Elegia a Carlos Negreiros

Eu cheguei atrasado na Roda para Moacir Santos organizada pela flautista e pesquisadora Andrea Ernest Dias, demorei a me liberar no trabalho. Quando cheguei já havia começado, e se ouvia um vozeirão lá dentro. Quando acabou a música, entrei, e quem estava no palco com ela era o Carlos Negreiros.

O Negreiros foi o garoto que entrou para ser o cantor da Orquestra Afro-Brasileira fundada pelo maestro Abigail Moura nos anos 1950 sem conhecer nada, no dizer dele mesmo, e saiu sabendo tudo. E 60 anos depois tornou-se a referência dela, passando para os garotos o que aprendeu, comemorando os seus 80 anos com esta mesma orquestra refeita. Preciso dizer pouco mais.

O Negreiros cantou A noite do meu bem, da Dolores Duran, com arranjo feito pelo Moacir. E depois Andrea saiu do palco e o deixou só com os músicos, sua percussão e seu vozeirão para cantar Ifá. E ele tomou a frente e eu vi uma performance impressionante, em presença e força. Num dado momento, trocou os atabaques por caxixis, e depois atirou os caxixis no chão para retomar os atabaques com a mesma fúria que um garoto quebra a guitarra. Mas ele continuou. Não era ele quem estava ali, era uma multidão. Não eram seus 80 anos quem estavam ali, mas séculos e séculos de tradição e música com o vigor de um menino.

Então ele, muito aplaudido, deixou o palco para a volta da Andrea. Depois ainda viria BNegão para a outra participação da noite. Mas a o show foi interrompido, a música parou no meio, um médico foi buscado na plateia, ambulâncias chegaram, mas mesmo assim, ali no camarim, o coração do Negreiros parou.

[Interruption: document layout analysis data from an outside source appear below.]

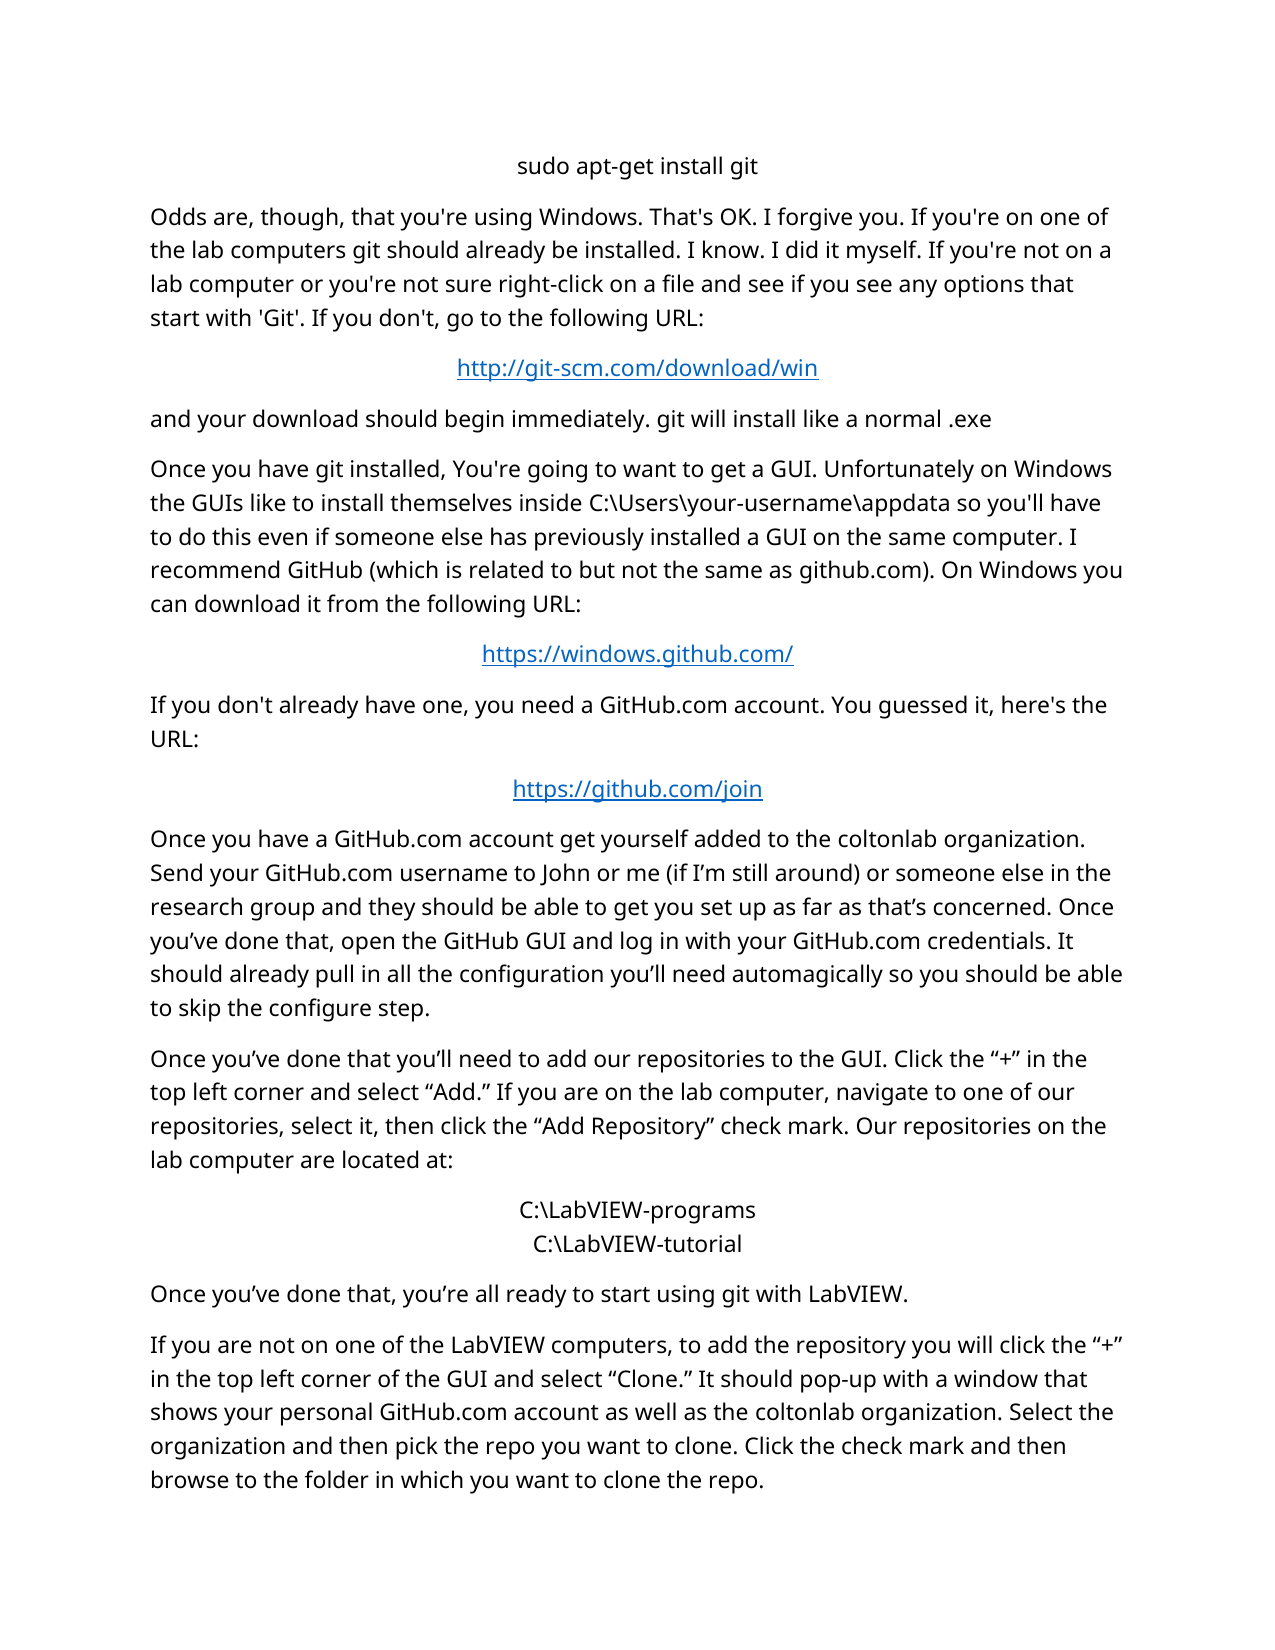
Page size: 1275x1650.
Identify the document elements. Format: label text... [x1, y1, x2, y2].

text Odds are, though, that you're using Windows. That's OK. I forgive you. If you're on one of the lab computers git should already be installed. I know. I did it myself. If you're not on a lab computer or you're not sure right-click on a file and see if you see any options that start with 'Git'. If you don't, go to the following URL: [150, 200, 1125, 333]
text C:\LabVIEW-programs C:\LabVIEW-tutorial [150, 1194, 1125, 1259]
text Once you’ve done that, you’re all ready to start using git with LabVIEW. [150, 1278, 1125, 1309]
text If you don't already have one, you need a GitHub.com account. You guessed it, here's the URL: [150, 689, 1125, 754]
text If you are not on one of the LabVIEW computers, to add the repository you will click the “+” in the top left corner of the GUI and select “Clone.” It should pop-up with a window that shows your personal GitHub.com account as well as the coltonlab organization. Select the organization and then pick the repo you want to clone. Click the check mark and then browse to the folder in which you want to clone the repo. [150, 1329, 1125, 1495]
text Once you’ve done that you’ll need to add our repositories to the GUI. Click the “+” in the top left corner and select “Add.” If you are on the lab computer, navigate to one of our repositories, select it, then click the “Add Repository” check mark. Our repositories on the lab computer are located at: [150, 1042, 1125, 1175]
text Once you have a GitHub.com account get yourself added to the coltonlab organization. Send your GitHub.com username to John or me (if I’m still around) or someone else in the research group and they should be able to get you set up as far as that’s concerned. Once you’ve done that, open the GitHub GUI and log in with your GitHub.com credentials. It should already pull in all the configuration you’ll need automagically so you should be able to skip the configure step. [150, 823, 1125, 1023]
text https://windows.github.com/ [150, 638, 1125, 669]
text https://github.com/join [150, 773, 1125, 804]
text sudo apt-get install git [150, 150, 1125, 181]
text Once you have git installed, You're going to want to get a GUI. Unfortunately on Windows the GUIs like to install themselves inside C:\Users\your-username\appdata so you'll have to do this even if someone else has previously installed a GUI on the same computer. I recommend GitHub (which is related to but not the same as github.com). On Windows you can download it from the following URL: [150, 453, 1125, 619]
text and your download should begin immediately. git will install like a normal .exe [150, 402, 1125, 434]
text http://git-scm.com/download/win [150, 352, 1125, 383]
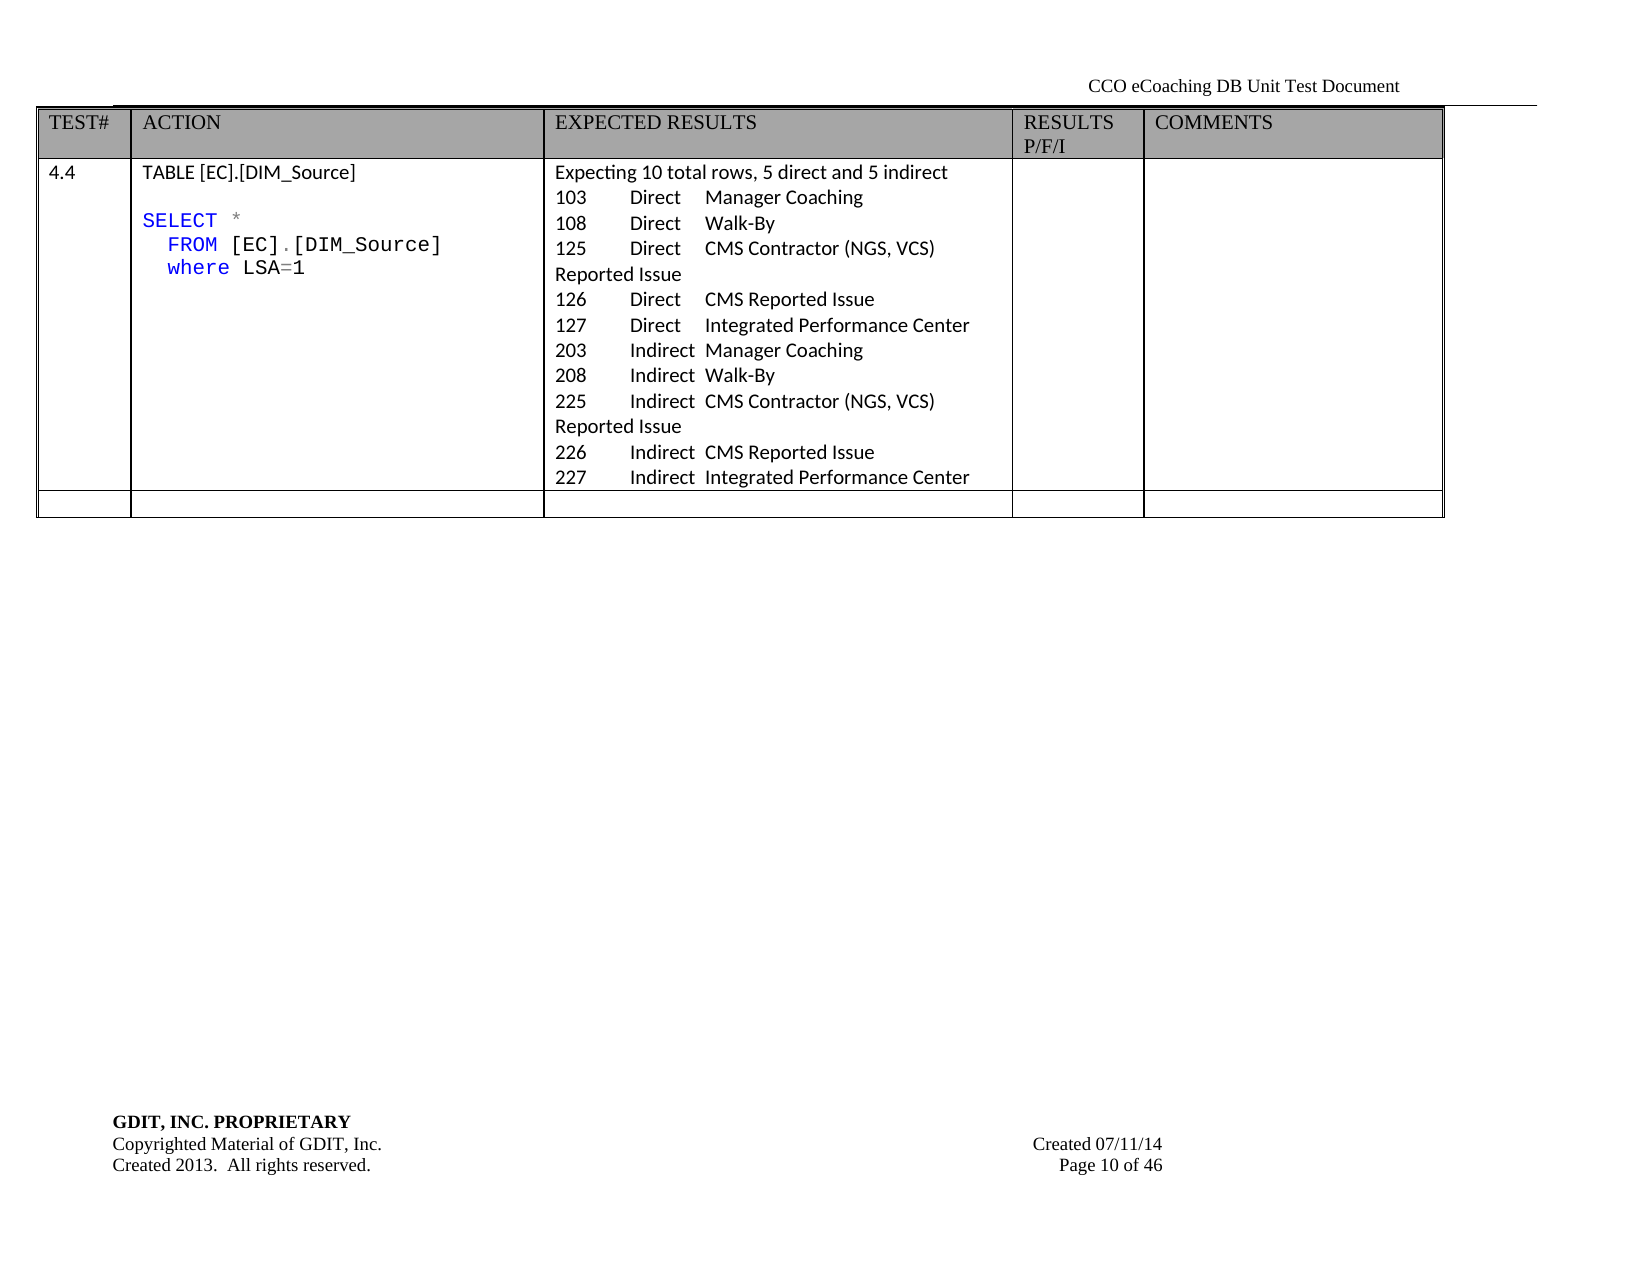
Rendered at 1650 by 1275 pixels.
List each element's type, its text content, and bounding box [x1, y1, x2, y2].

table_header EXPECTED RESULTS [545, 110, 1012, 158]
table_cell [1145, 159, 1442, 490]
table_cell 4.4 [39, 159, 130, 490]
table_header RESULTS P/F/I [1013, 110, 1143, 158]
table_cell [1013, 491, 1143, 517]
table_cell [1013, 159, 1143, 490]
table_cell [132, 491, 543, 517]
table_header COMMENTS [1145, 110, 1442, 158]
table_cell TABLE [EC].[DIM_Source] SELECT * FROM [EC].[DIM_Source] where LSA=1 [132, 159, 543, 490]
table_header TEST# [39, 110, 130, 158]
table_header ACTION [132, 110, 543, 158]
table_cell [545, 491, 1012, 517]
table_cell [39, 491, 130, 517]
table_cell Expecting 10 total rows, 5 direct and 5 indirect 103 Direct Manager Coaching 108 Direct Walk-By 125 Direct CMS Contractor (NGS, VCS) Reported Issue 126 Direct CMS Reported Issue 127 Direct Integrated Performance Center 203 Indirect Manager Coaching 208 Indirect Walk-By 225 Indirect CMS Contractor (NGS, VCS) Reported Issue 226 Indirect CMS Reported Issue 227 Indirect Integrated Performance Center [545, 159, 1012, 490]
table_cell [1145, 491, 1442, 517]
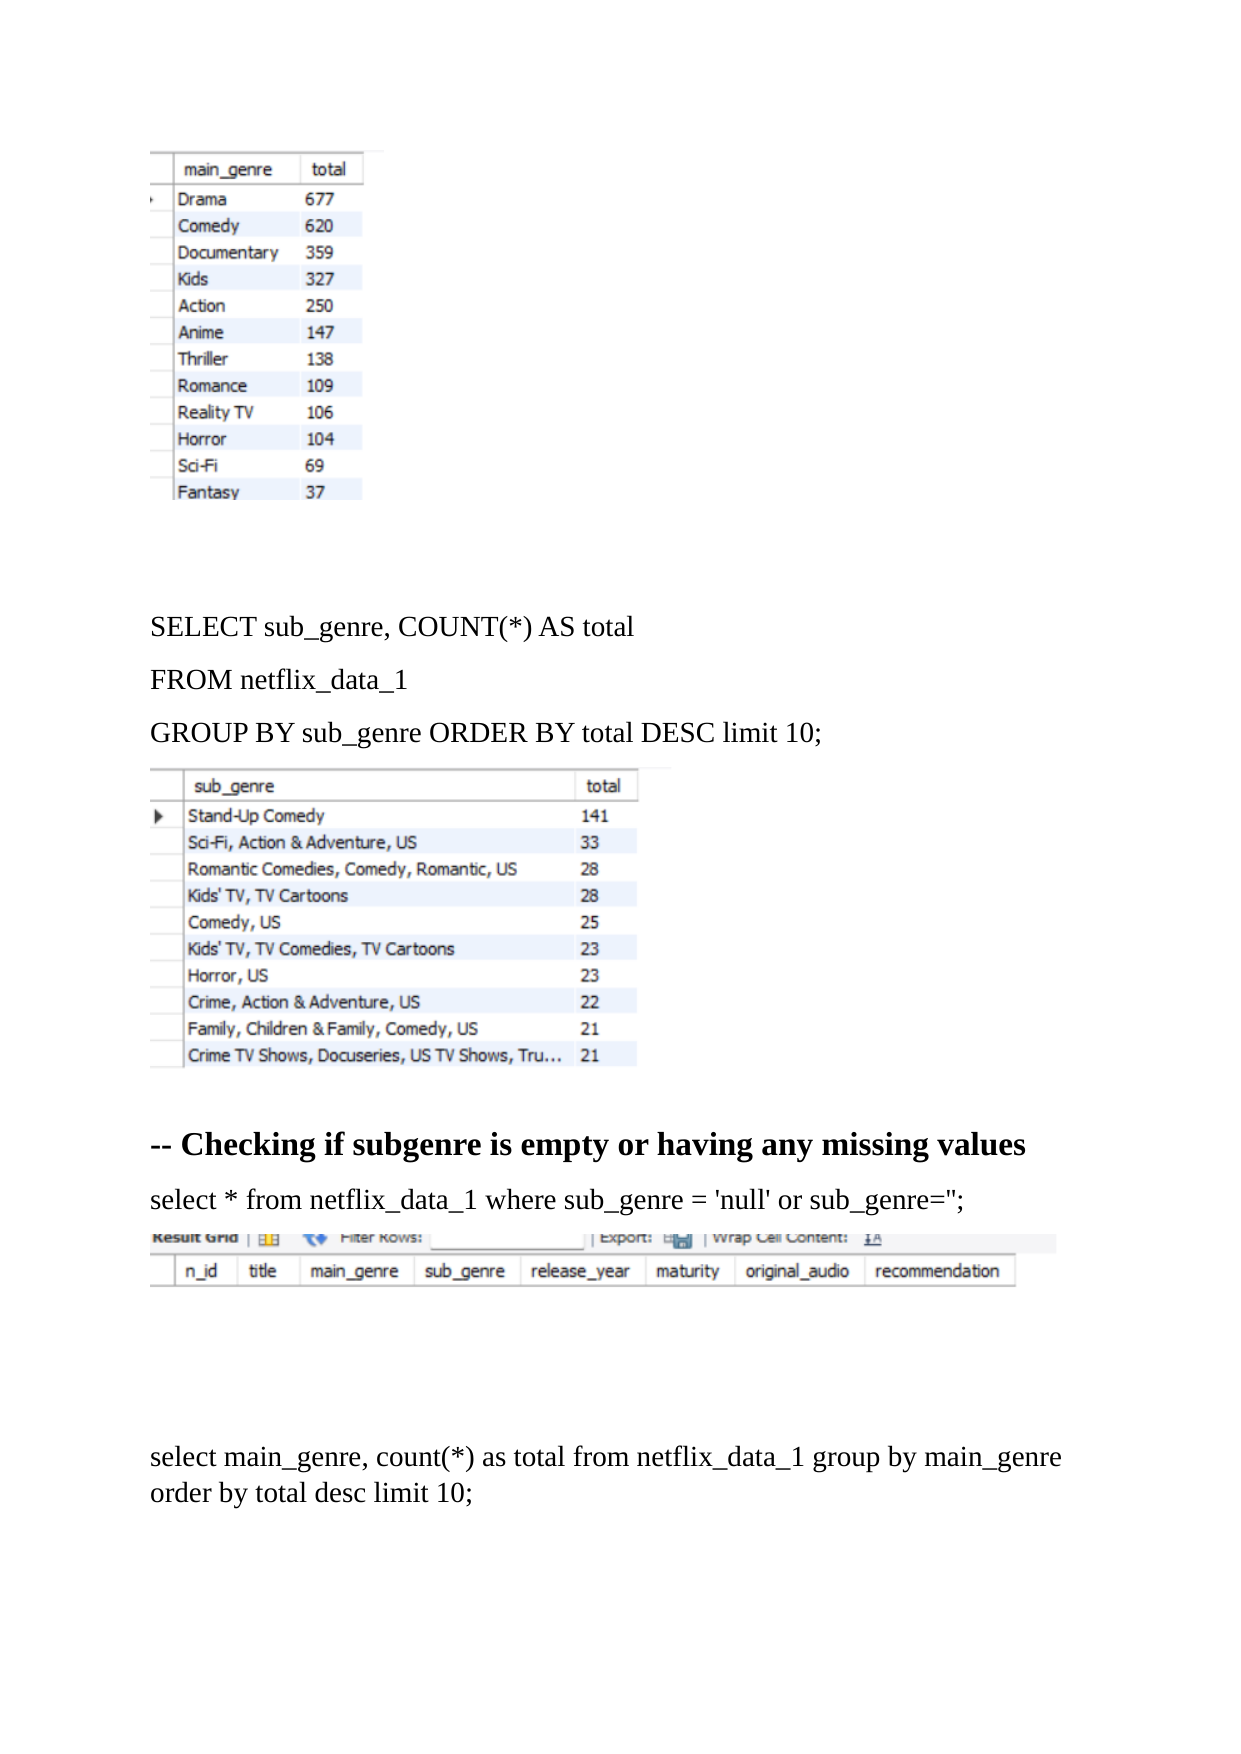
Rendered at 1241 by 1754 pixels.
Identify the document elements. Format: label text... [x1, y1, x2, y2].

text -- Checking if subgenre is empty or having any missing values [150, 1124, 1090, 1162]
text select * from netflix_data_1 where sub_genre = 'null' or sub_genre=''; [150, 1182, 1090, 1215]
picture [150, 767, 672, 1105]
text GROUP BY sub_genre ORDER BY total DESC limit 10; [150, 715, 1090, 748]
text FROM netflix_data_1 [150, 662, 1090, 695]
text SELECT sub_genre, COUNT(*) AS total [150, 609, 1090, 643]
picture [150, 1234, 1057, 1368]
text select main_genre, count(*) as total from netflix_data_1 group by main_genre order by total desc limit 10; [150, 1439, 1090, 1508]
picture [150, 150, 384, 500]
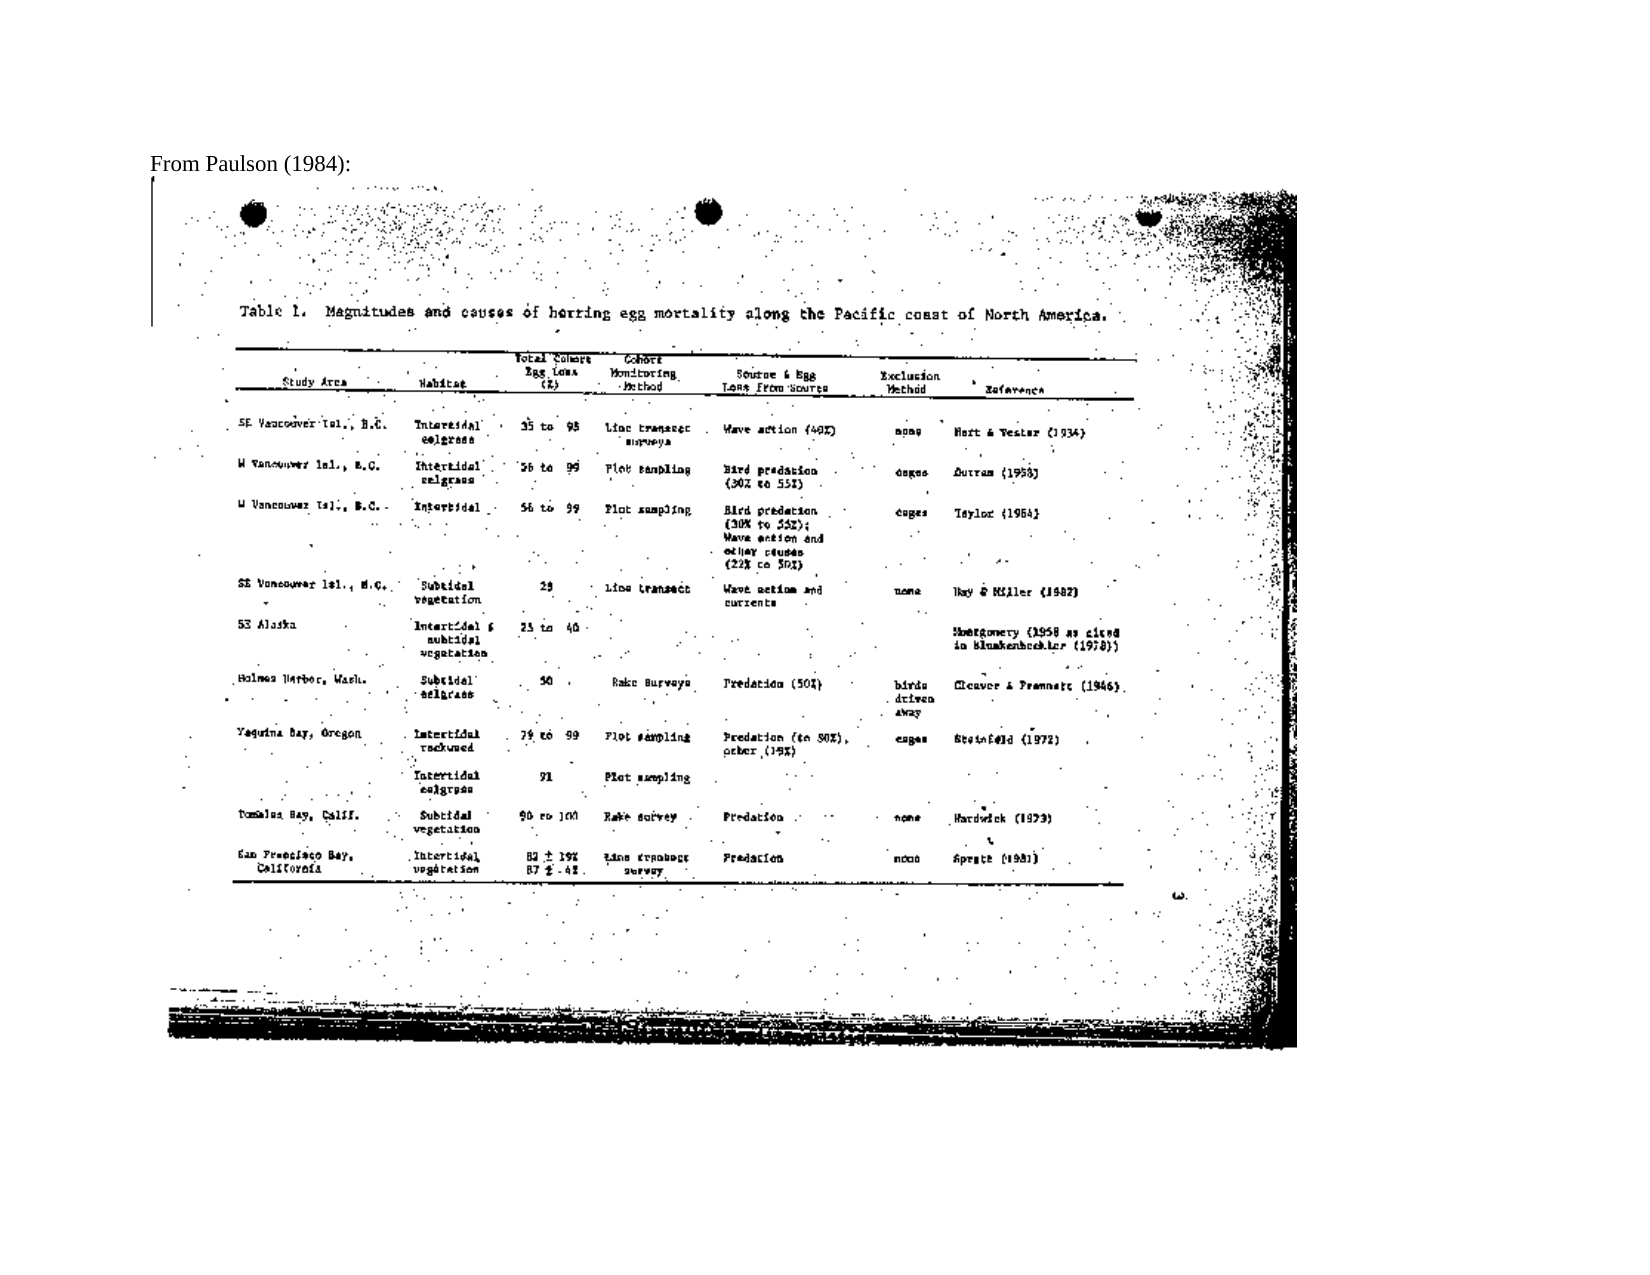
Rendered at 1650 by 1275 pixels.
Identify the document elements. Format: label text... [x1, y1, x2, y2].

picture [150, 176, 1297, 1064]
text From Paulson (1984): [150, 150, 1500, 1064]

O Negreiros cantou e para subir, como disse Andrea mais tarde. O tempo passou rápido demais, mas deu tempo de ele repassar um pouco do que aprendeu. Neste show em Ipanema BNegão não chegou a subir ao palco para pegar o bastão, mas já o fizera em Madureira e na Pavuna – ou seja, onde de direito. E na Orquestra, e nas séries de depoimentos e apresentações que passou a fazer desde que seus discos foram redescobertos, tantos anos depois, precursores de tanta coisa.

O Negreiros se foi fazendo o que sabia fazer melhor, e sua performance de ontem não vai sair mais dos meus tímpanos e retinas, e vai ecoar, como já ecoa, em BNegão e tantos outros, como ele ecoou outras tantas vozes para nós. O tempo passa rápido, 80 anos, séculos passam rápido, mas o que importa passar por nós, de uns para outros, para subsistir. O Negreiros aprendeu e ensinou, parte e fica naquilo que ensinou. E quem não ouviu e viu, vá ver e ouvir.